*** Opening Given information ***

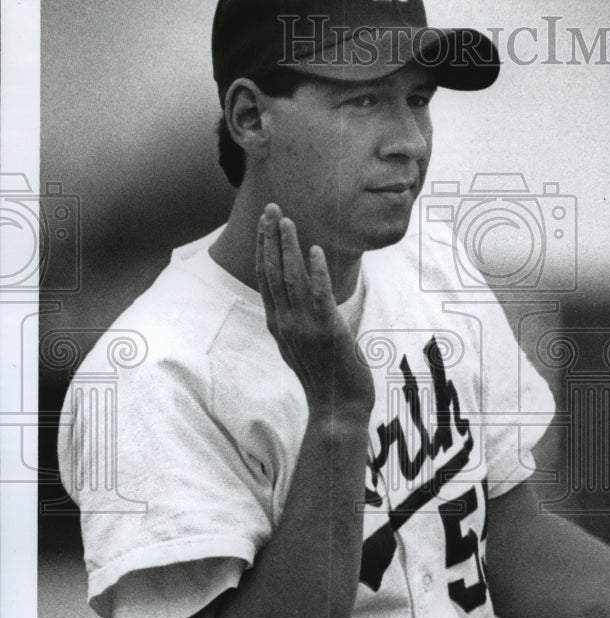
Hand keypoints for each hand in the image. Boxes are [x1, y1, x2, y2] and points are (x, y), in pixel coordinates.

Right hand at [256, 204, 374, 417]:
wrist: (337, 408)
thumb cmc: (325, 375)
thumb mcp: (303, 344)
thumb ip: (298, 319)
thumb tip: (301, 296)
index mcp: (278, 324)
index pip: (265, 278)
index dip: (263, 248)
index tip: (264, 222)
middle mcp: (286, 323)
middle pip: (272, 272)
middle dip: (270, 238)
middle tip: (271, 208)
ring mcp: (304, 327)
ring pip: (291, 279)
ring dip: (289, 247)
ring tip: (288, 220)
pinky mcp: (327, 331)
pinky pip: (319, 296)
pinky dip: (315, 271)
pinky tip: (314, 250)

*** Closing Given information ***

Task brief: Within the data, how many lines hold the word "hand"? State only that number.

Result below: 2